Department of Urology, ‘Saint John’ Emergency Clinical Hospital, Bucharest, Romania

OBJECTIVES

• To evaluate the viability of bipolar plasma enucleation of the prostate (BPEP) by comparison with open transvesical prostatectomy (OP) in cases of large prostates with regard to surgical efficacy and peri-operative morbidity.

• To compare the medium-term follow-up parameters specific for the two methods.

PATIENTS AND METHODS

• A total of 140 benign prostatic hyperplasia (BPH) patients with prostate volume >80 mL, maximum flow rate (Qmax) <10 mL/s and International Prostate Symptom Score (IPSS) >19 were randomized in the two study arms.

• All cases were assessed preoperatively and at 1, 3, 6 and 12 months after surgery by IPSS, Qmax, quality of life score (QoL) and post-voiding residual urinary volume (PVR).

• The prostate volume and prostate specific antigen (PSA) level were measured at 6 and 12 months.

RESULTS

• The BPEP and OP techniques emphasized similar mean operating durations (91.4 vs 87.5 min) and resected tissue weights (108.3 vs 115.4 g).
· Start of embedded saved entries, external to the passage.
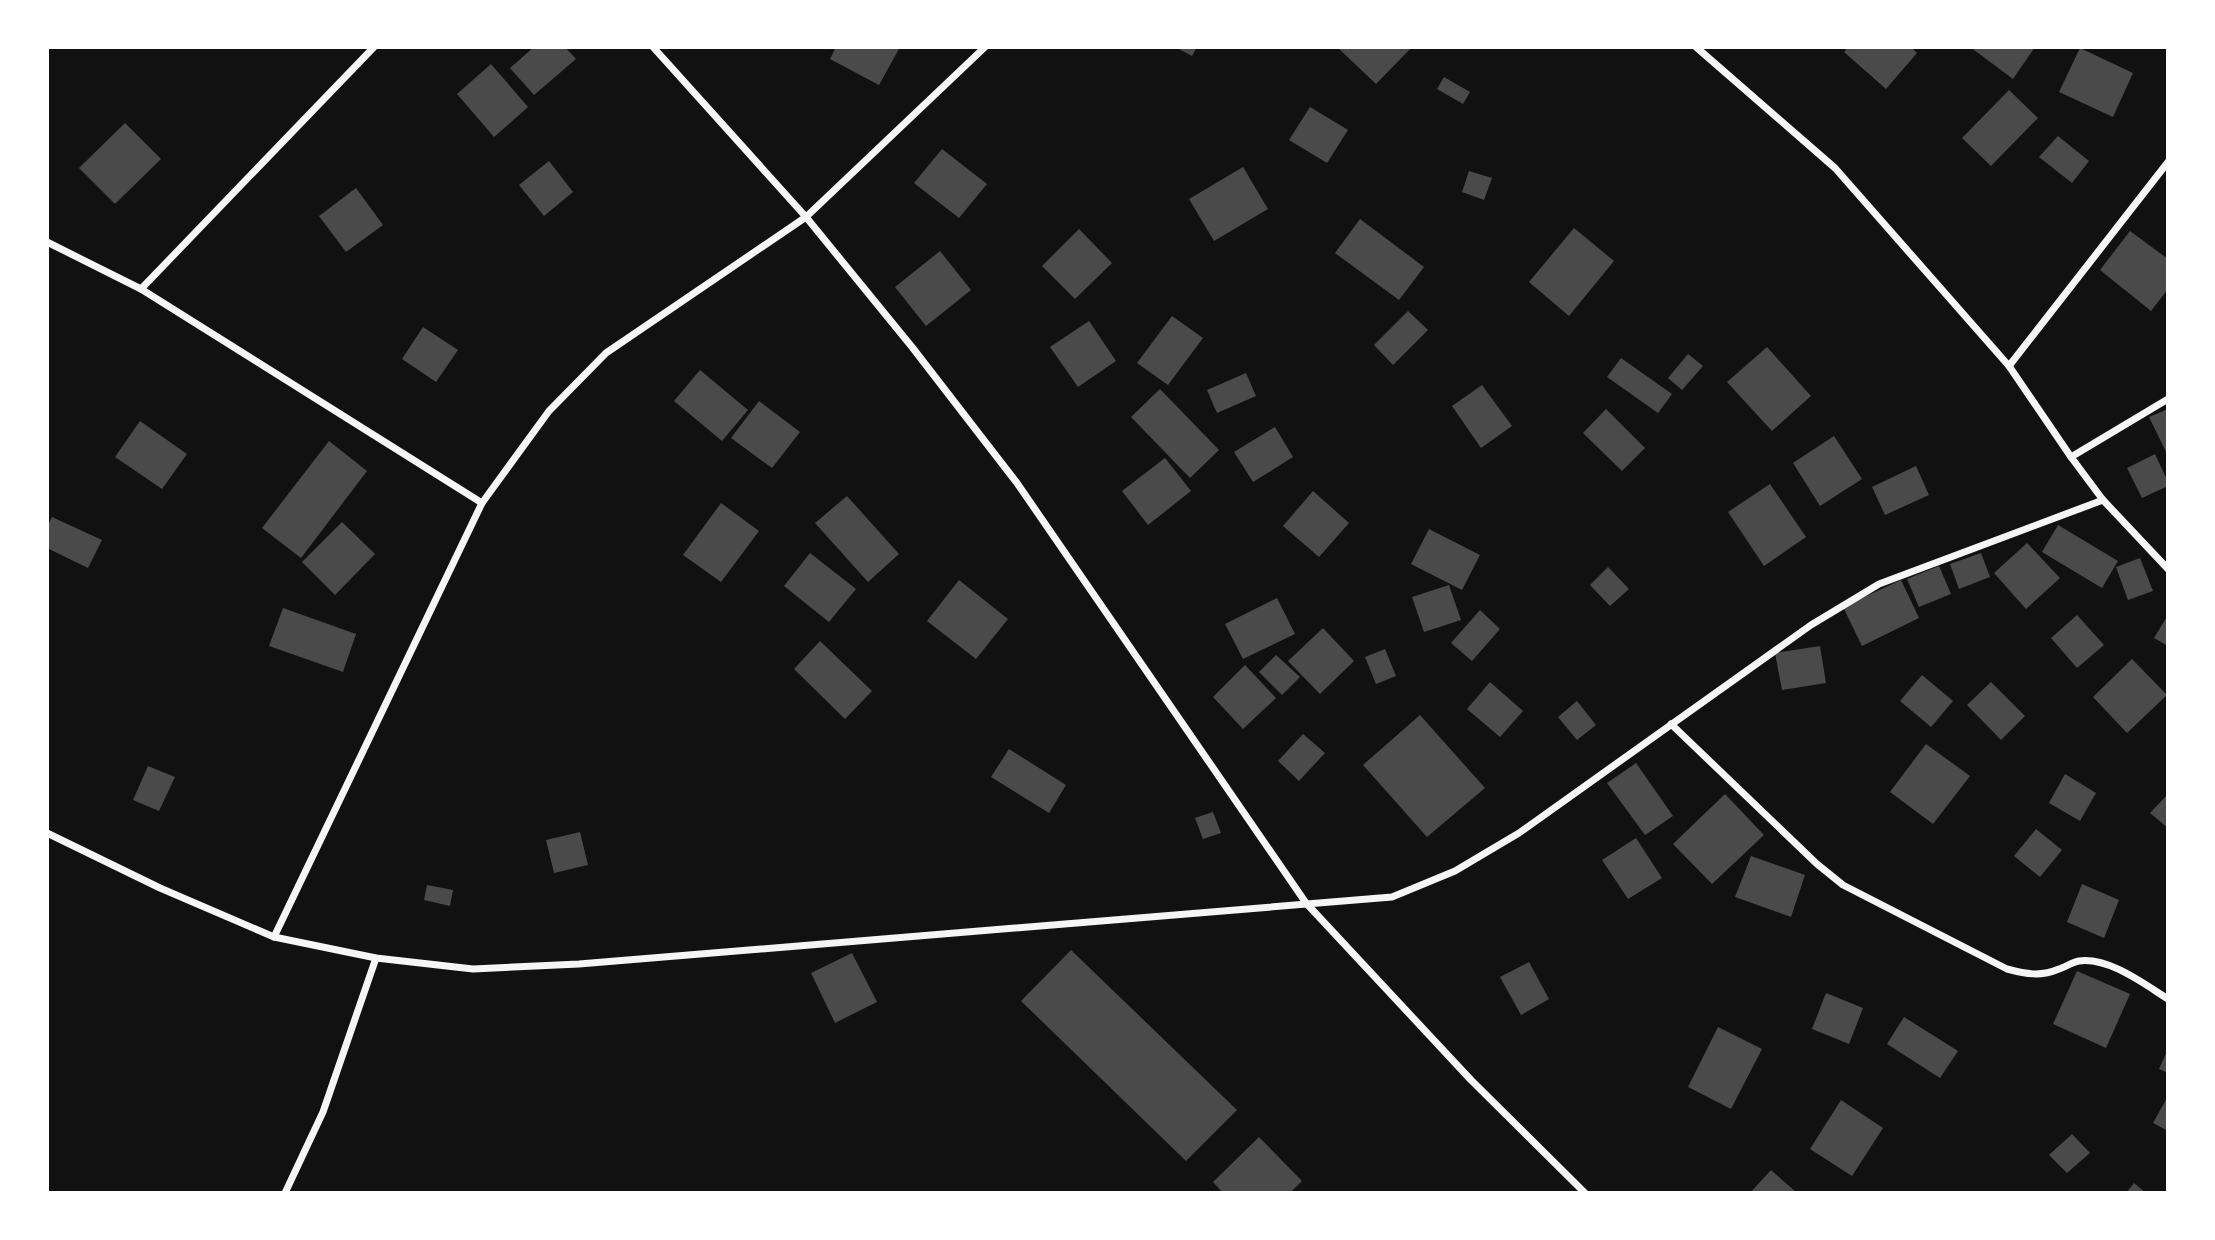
<svg xmlns="http://www.w3.org/2000/svg" width="2215" height="1240" font-family="Karla,sans-serif">
<style>
.building{fill:#4a4a4a}
.lines{fill:none;stroke-linecap:round;stroke-linejoin:round}
.minor{stroke:#f5f5f5;stroke-width:7}
</style>
<rect width="100%" height="100%" fill="#111"/>
<g class="building">
<path d="M 534,47 L 565,47 L 576,59 L 534,95 L 510,68 Z"/>
<path d="M 836,47 L 900,47 L 879,85 L 830,59 Z"/>
<path d="M 1175,47 L 1197,47 L 1192,56 Z"/>
<path d="M 1337,47 L 1412,47 L 1376,84 Z"/>
<path d="M 1848,47 L 1911,47 L 1917,53 L 1886,89 L 1844,52 Z"/>
<path d="M 1970,47 L 2035,47 L 2013,79 Z"/>
<path d="M 2080,48 L 2133,73 L 2113,117 L 2059,92 Z"/>
<path d="M 491,64 L 528,107 L 494,137 L 457,94 Z"/>
<path d="M 1444,77 L 1470,92 L 1463,104 L 1437,89 Z"/>
<path d="M 2009,90 L 2038,118 L 1991,166 L 1962,138 Z"/>
<path d="M 1310,107 L 1348,130 L 1327,163 L 1289,140 Z"/>
<path d="M 125,123 L 161,159 L 115,204 L 79,168 Z"/>
<path d="M 2058,136 L 2089,161 L 2072,183 L 2039,157 Z"/>
<path d="M 942,149 L 987,184 L 959,218 L 914,183 Z"/>
<path d="M 549,161 L 573,192 L 544,216 L 519,185 Z"/>
<path d="M 1243,167 L 1268,209 L 1214,241 L 1189,199 Z"/>
<path d="M 1469,171 L 1492,178 L 1484,200 L 1462,192 Z"/>
<path d="M 356,188 L 383,225 L 346,252 L 319,216 Z"/>
<path d="M 1360,219 L 1424,267 L 1399,300 L 1335,253 Z"/>
<path d="M 1574,228 L 1614,261 L 1569,316 L 1529,282 Z"/>
<path d="M 1079,229 L 1112,263 L 1075,299 L 1042,266 Z"/>
<path d="M 2130,231 L 2168,259 L 2168,289 L 2151,311 L 2100,270 Z"/>
<path d="M 940,251 L 971,290 L 926,326 L 895,287 Z"/>
<path d="M 1408,311 L 1428,330 L 1393,365 L 1374,345 Z"/>
<path d="M 1172,316 L 1203,338 L 1168,385 L 1137,363 Z"/>
<path d="M 1089,321 L 1116,361 L 1078,387 L 1050,347 Z"/>
<path d="M 423,327 L 458,350 L 436,382 L 402,359 Z"/>
<path d="M 1767,347 L 1811,396 L 1772,431 L 1727,382 Z"/>
<path d="M 1688,354 L 1703,366 L 1682,390 L 1668,378 Z"/>
<path d="M 1621,358 L 1672,394 L 1658,413 L 1607,377 Z"/>
<path d="M 700,370 L 748,410 L 722,441 L 674,401 Z"/>
<path d="M 1246,373 L 1256,396 L 1217,413 L 1207,390 Z"/>
<path d="M 1482,385 L 1512,426 L 1481,448 L 1452,406 Z"/>
<path d="M 1160,389 L 1219,450 L 1190,478 L 1131,417 Z"/>
<path d="M 759,401 L 800,432 L 772,468 L 731,438 Z"/>
<path d="M 1606,409 L 1645,448 L 1622,471 L 1583,433 Z"/>
<path d="M 2168,409 L 2168,456 L 2149,417 Z"/>
<path d="M 140,421 L 187,454 L 162,489 L 115,457 Z"/>
<path d="M 1275,427 L 1293,457 L 1253,482 L 1234,452 Z"/>
<path d="M 1834,436 L 1862,479 L 1820,506 L 1793,463 Z"/>
<path d="M 329,441 L 367,471 L 301,558 L 262,528 Z"/>
<path d="M 2155,454 L 2168,482 L 2168,486 L 2142,498 L 2127,468 Z"/>
<path d="M 1165,458 L 1191,491 L 1148,525 L 1122,491 Z"/>
<path d="M 1916,466 L 1929,495 L 1885,515 L 1872,487 Z"/>
<path d="M 1770,484 L 1806,537 L 1764,566 L 1728,512 Z"/>
<path d="M 1313,491 L 1349,523 L 1319,557 L 1283,526 Z"/>
<path d="M 847,496 L 899,554 L 868,582 L 815,523 Z"/>
<path d="M 721,503 L 759,531 L 721,582 L 683,555 Z"/>
<path d="M 52,517 L 102,540 L 88,568 L 47,548 L 47,527 Z"/>
<path d="M 342,522 L 375,554 L 335,595 L 302,562 Z"/>
<path d="M 2058,525 L 2118,561 L 2102,588 L 2042,552 Z"/>
<path d="M 1429,529 L 1480,555 L 1462,590 L 1411,564 Z"/>
<path d="M 2027,543 L 2060,578 L 2026,609 L 1994,573 Z"/>
<path d="M 810,553 L 856,589 L 829,622 L 784,586 Z"/>
<path d="M 1981,553 L 1990,577 L 1959,589 L 1950,564 Z"/>
<path d="M 2140,558 L 2153,591 L 2128,600 L 2116,567 Z"/>
<path d="M 1939,566 L 1951,594 L 1919,607 L 1907,579 Z"/>
<path d="M 1608,567 L 1629,589 L 1610,606 L 1590,585 Z"/>
<path d="M 959,580 L 1008,619 L 976,659 L 927,621 Z"/>
<path d="M 1901,580 L 1919,618 L 1862,646 L 1843,607 Z"/>
<path d="M 1449,585 L 1461,620 L 1424,632 L 1412,597 Z"/>
<path d="M 1277,598 L 1295,634 L 1243,659 L 1225,624 Z"/>
<path d="M 283,608 L 356,634 L 343,672 L 269,646 Z"/>
<path d="M 1480,610 L 1500,629 L 1472,661 L 1451,643 Z"/>
<path d="M 2077,615 L 2104,645 L 2077,668 L 2051,638 Z"/>
<path d="M 2168,615 L 2168,646 L 2154,638 Z"/>
<path d="M 1323,628 L 1354,661 L 1320,694 L 1288,661 Z"/>
<path d="M 820,641 L 872,691 L 845,719 L 794,669 Z"/>
<path d="M 1820,646 L 1826,683 L 1782,690 L 1775,653 Z"/>
<path d="M 1385,649 L 1396,676 L 1376,684 L 1365,657 Z"/>
<path d="M 1276,655 L 1300,677 L 1282,695 L 1259,672 Z"/>
<path d="M 2132,659 L 2167,695 L 2127,733 L 2093,697 Z"/>
<path d="M 1245,665 L 1276,698 L 1243,729 L 1213,697 Z"/>
<path d="M 1922,675 L 1953,701 L 1931,727 L 1900,701 Z"/>
<path d="M 1490,682 L 1523,711 L 1500,737 L 1467,709 Z"/>
<path d="M 1991,682 L 2025,716 L 2001,740 L 1967,705 Z"/>
<path d="M 1577,701 L 1596,725 L 1577,740 L 1558,717 Z"/>
<path d="M 1420,715 L 1485,788 L 1427,837 L 1363,765 Z"/>
<path d="M 1303,734 L 1325,753 L 1299,781 L 1278,761 Z"/>
<path d="M 1926,744 L 1970,776 L 1933,824 L 1890,792 Z"/>
<path d="M 1009,749 L 1066,785 L 1049,813 L 991,777 Z"/>
<path d="M 1636,763 L 1673,816 L 1645,835 L 1607,783 Z"/>
<path d="M 148,766 L 175,777 L 159,811 L 133,800 Z"/>
<path d="M 2065,774 L 2096,793 L 2080,821 L 2049,803 Z"/>
<path d="M 1725,794 L 1764,835 L 1712,884 L 1673,844 Z"/>
<path d="M 2168,794 L 2168,828 L 2150,813 Z"/>
<path d="M 1213,812 L 1221,833 L 1203,839 L 1195,818 Z"/>
<path d="M 2036,829 L 2062,850 L 2040,877 L 2014,856 Z"/>
<path d="M 580,832 L 588,865 L 554,873 L 546,840 Z"/>
<path d="M 1636,838 L 1662,878 L 1628,899 L 1602,860 Z"/>
<path d="M 1751,856 L 1805,875 L 1791,917 L 1735,897 Z"/>
<path d="M 2082,884 L 2119,900 L 2104,938 L 2067,922 Z"/>
<path d="M 427,885 L 453,890 L 450,906 L 424,900 Z"/>
<path d="M 1071,950 L 1237,1110 L 1186,1161 L 1021,1001 Z"/>
<path d="M 852,953 L 877,1002 L 835,1023 L 811,973 Z"/>
<path d="M 1529,962 L 1549,999 L 1521,1015 L 1500,977 Z"/>
<path d="M 2077,971 L 2130,994 L 2106,1048 L 2053,1024 Z"/>
<path d="M 1826,993 L 1863,1008 L 1849,1044 L 1812,1029 Z"/>
<path d="M 1904,1017 L 1958,1051 L 1940,1078 L 1887,1044 Z"/>
<path d="M 1718,1027 L 1762,1049 L 1731,1109 L 1688,1087 Z"/>
<path d="M 2168,1049 L 2168,1073 L 2159,1069 Z"/>
<path d="M 2168,1096 L 2168,1131 L 2153,1123 Z"/>
<path d="M 1841,1100 L 1883,1128 L 1852,1176 L 1810,1149 Z"/>
<path d="M 2072,1134 L 2090,1153 L 2067,1173 L 2049,1155 Z"/>
<path d="M 1259,1137 L 1302,1181 L 1290,1193 L 1223,1193 L 1213,1182 Z"/>
<path d="M 1771,1170 L 1797,1193 L 1750,1193 Z"/>
<path d="M 2134,1183 L 2146,1193 L 2126,1193 Z"/>
</g>
<g class="lines">
<g class="minor">
<path d="M 653,47 L 806,217 L 912,347 L 1017,483 L 1306,903 L 1471,1080 L 1585,1193"/>
<path d="M 1696,47 L 1835,168 L 2009,366 L 2071,457 L 2103,500 L 2168,569"/>
<path d="M 47,242 L 141,289 L 482,503"/>
<path d="M 141,289 L 374,47"/>
<path d="M 2009,366 L 2168,162"/>
<path d="M 2071,457 L 2168,399"/>
<path d="M 1671,724 L 1817,864 L 1843,885 L 2007,969 C 2026,974 2040,977 2059,969 C 2065,967 2073,962 2079,961 C 2109,957 2144,984 2168,999"/>
<path d="M 47,833 L 160,888 L 274,937 L 376,958 L 473,969 L 579,964 L 1392,897 L 1455,871 L 1519,833 L 1811,625 L 1879,584 L 2103,500"/>
<path d="M 274,937 L 482,503 L 549,411 L 606,353 L 806,217 L 985,47"/>
<path d="M 285,1193 L 323,1112 L 376,958"/>
</g>
</g>
<rect width="2215" height="1240" fill="none" stroke="#ffffff" stroke-width="98"/>
</svg>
• The postoperative haematuria rate (2.9% vs 12.9%) as well as the mean haemoglobin drop (1.7 vs 3.1 g/dL), catheterization period (1.5 vs 5.8 days) and hospital stay (2.1 vs 6.9 days) were significantly improved for BPEP.
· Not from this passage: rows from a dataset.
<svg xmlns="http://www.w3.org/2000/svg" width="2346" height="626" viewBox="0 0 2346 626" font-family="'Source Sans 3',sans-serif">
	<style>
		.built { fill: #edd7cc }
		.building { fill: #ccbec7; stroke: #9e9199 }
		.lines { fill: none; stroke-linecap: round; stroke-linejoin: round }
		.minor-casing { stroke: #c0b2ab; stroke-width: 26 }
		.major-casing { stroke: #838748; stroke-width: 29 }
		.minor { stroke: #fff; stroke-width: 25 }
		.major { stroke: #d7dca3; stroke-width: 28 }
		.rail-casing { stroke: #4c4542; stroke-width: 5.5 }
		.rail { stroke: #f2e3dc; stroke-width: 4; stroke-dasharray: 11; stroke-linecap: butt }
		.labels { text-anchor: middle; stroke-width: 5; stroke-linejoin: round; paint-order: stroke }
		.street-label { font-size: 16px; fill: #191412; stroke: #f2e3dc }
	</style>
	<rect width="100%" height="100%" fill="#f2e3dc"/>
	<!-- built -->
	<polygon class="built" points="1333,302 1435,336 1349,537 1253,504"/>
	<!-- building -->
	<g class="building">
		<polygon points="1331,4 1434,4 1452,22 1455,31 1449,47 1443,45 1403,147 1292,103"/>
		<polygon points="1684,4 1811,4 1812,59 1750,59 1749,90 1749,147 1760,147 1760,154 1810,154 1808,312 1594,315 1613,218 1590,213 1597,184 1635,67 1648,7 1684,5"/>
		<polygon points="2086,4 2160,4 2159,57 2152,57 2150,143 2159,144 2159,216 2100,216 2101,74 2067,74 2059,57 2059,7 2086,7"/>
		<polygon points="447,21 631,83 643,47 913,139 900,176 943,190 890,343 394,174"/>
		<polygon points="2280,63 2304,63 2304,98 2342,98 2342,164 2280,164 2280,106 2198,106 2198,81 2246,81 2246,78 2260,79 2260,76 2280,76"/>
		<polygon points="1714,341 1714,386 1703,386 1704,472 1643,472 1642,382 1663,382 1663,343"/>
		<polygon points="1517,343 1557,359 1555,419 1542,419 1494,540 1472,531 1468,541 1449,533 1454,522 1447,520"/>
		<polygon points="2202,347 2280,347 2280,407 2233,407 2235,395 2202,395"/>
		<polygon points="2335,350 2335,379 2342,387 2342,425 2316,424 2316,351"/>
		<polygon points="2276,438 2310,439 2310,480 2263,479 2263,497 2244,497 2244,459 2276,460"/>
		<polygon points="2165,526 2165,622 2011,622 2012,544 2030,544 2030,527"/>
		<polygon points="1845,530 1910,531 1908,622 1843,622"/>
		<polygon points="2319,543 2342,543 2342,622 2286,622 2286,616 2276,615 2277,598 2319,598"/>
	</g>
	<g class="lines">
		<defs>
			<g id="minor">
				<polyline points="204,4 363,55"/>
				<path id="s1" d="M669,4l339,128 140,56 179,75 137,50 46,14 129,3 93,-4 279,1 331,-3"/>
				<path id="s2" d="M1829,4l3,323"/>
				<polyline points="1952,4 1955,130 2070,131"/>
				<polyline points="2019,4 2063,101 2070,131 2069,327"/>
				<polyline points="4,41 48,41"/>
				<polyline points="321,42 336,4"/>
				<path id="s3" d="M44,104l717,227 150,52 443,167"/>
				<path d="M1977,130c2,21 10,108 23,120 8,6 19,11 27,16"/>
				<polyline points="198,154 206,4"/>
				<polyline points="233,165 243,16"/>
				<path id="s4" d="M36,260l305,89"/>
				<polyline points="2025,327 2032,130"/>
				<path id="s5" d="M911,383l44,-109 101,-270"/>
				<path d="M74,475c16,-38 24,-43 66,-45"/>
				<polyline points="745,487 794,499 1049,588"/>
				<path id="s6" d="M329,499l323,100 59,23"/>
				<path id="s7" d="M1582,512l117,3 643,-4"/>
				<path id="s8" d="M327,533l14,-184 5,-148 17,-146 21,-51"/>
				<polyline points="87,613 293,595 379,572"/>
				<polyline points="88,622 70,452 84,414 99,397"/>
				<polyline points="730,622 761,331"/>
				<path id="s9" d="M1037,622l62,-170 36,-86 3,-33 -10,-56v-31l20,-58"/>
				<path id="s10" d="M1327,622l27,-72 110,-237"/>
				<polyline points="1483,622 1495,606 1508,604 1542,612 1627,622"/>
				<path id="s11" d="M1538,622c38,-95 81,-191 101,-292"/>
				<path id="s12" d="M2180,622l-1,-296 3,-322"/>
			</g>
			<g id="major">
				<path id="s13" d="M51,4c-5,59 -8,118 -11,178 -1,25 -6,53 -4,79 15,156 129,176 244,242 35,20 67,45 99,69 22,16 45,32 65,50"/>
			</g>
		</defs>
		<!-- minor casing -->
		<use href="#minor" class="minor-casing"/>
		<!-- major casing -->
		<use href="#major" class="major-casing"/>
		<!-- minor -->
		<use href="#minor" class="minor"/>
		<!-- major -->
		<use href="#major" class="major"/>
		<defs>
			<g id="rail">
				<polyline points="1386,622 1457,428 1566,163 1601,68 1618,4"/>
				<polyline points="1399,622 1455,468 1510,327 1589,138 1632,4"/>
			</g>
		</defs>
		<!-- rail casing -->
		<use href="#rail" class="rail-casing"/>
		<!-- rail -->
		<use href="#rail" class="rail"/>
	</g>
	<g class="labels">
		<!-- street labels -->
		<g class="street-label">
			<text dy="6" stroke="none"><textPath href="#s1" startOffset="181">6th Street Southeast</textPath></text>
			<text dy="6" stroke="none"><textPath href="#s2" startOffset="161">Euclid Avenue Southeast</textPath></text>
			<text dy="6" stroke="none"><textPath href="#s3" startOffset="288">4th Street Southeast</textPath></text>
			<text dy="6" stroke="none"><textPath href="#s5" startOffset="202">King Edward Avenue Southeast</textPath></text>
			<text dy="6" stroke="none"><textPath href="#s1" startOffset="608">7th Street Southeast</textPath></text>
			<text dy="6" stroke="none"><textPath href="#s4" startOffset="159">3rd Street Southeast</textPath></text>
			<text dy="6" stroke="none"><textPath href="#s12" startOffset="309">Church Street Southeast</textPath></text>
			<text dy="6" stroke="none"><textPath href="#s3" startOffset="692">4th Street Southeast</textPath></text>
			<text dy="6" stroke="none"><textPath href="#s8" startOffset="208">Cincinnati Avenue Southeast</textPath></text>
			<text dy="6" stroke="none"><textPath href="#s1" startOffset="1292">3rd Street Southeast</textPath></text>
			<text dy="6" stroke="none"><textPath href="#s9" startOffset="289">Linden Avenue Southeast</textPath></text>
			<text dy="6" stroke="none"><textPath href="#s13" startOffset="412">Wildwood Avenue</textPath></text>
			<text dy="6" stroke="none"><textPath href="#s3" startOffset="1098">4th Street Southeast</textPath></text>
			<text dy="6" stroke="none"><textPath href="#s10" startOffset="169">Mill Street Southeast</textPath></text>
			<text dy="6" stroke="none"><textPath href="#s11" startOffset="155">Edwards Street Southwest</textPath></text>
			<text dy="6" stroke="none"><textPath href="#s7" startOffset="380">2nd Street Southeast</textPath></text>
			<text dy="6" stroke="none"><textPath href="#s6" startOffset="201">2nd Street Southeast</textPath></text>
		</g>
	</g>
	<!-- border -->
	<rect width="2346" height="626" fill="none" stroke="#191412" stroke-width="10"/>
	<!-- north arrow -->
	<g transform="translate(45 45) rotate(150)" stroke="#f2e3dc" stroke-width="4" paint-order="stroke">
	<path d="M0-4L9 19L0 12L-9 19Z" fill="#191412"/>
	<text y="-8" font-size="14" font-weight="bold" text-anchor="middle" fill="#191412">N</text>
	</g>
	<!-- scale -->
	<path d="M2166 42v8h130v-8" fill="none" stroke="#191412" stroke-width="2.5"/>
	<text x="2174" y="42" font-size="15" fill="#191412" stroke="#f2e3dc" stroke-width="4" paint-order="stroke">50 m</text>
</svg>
• Recatheterization for acute urinary retention was more frequent in the OP group (8.6% vs 1.4%), while the rates of early irritative symptoms were similar for BPEP and OP (11.4% vs 7.1%).

• During the follow-up period, no statistically significant difference was determined in terms of IPSS, Qmax, QoL, PVR, PSA level and postoperative prostate volume between the two series.

CONCLUSIONS

• BPEP represents a promising endoscopic approach in large BPH cases, characterized by good surgical efficiency and similar BPH tissue removal capabilities compared with standard transvesical prostatectomy.

• BPEP patients benefited from significantly reduced complications, shorter convalescence and satisfactory follow-up symptom scores and voiding parameters.